Nina Hoss in ‘Barbara’

Next to the sea and surrounded by forest, it’s a stormy paradise; on her bike rides along the forest trail, the trees rage in the constant windstorms of a world percolating in distrust and sublimated fury. Is there anyone here by choice, or is this simply a prison without walls for unruly citizens? Hoss is all wrapped up anger and emotional distance as Barbara, which the others in the hospital take as urban arrogance except for the teddy bear-ish doctor (Ronald Zehrfeld) who has accepted his exile with something approaching peace. And when she plots her escape, the plan is complicated when she puts herself on the line to protect a teenage girl who constantly breaks out of a local work camp. The critique of the GRD culture committed to breaking the spirits of mavericks and rebels and would-be dissidents is secondary to the human story of Barbara’s quiet revolution, a fight against a dehumanizing system that takes a not-unexpected turn and yet is still so satisfying.

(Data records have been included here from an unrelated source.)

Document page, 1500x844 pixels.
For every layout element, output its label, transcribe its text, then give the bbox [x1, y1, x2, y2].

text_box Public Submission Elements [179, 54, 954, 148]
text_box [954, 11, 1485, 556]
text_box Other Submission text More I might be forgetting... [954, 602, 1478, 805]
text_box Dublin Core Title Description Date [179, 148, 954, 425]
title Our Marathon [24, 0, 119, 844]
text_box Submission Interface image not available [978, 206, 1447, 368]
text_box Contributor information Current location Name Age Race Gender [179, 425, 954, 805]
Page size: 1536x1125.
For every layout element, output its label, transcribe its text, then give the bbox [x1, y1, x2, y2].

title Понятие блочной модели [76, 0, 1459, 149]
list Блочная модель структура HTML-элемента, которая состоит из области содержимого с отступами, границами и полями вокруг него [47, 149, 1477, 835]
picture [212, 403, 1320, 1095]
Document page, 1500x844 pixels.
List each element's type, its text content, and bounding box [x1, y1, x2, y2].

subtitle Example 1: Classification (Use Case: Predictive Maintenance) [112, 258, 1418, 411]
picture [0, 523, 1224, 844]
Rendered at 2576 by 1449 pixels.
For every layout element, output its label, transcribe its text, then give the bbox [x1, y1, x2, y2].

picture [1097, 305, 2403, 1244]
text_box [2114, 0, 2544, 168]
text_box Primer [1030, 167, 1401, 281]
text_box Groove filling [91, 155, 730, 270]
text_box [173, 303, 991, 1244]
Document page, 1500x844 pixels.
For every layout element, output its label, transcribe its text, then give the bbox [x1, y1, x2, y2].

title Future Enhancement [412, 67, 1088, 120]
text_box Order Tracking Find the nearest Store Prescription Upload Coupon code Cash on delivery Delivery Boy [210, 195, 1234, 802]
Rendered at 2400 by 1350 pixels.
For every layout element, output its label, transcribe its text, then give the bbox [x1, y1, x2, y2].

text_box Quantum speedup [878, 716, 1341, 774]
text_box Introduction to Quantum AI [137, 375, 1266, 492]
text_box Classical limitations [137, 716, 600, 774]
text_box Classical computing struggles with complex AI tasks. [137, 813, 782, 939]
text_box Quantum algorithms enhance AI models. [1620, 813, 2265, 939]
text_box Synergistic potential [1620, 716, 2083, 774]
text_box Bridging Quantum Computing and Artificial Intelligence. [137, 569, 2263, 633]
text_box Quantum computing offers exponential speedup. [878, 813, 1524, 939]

At SIFF Cinema Uptown. Showtimes here

Quentin Tarantino’s Django Unchained opens on Christmas Day in multiple theaters. Expect Tarantino to once again push boundaries and use genre conventions to explode expectations on how to approach a “serious” subject. What a double it would made with Steven Spielberg’s Lincoln: the studious, low-key drama of the political deal-making to pass the Thirteenth Amendment and ban slavery forever, and the furious, violent, audacious revenge fantasy driven not by history but anger and righteous vengeance against a culture of dehumanization. At area theaters.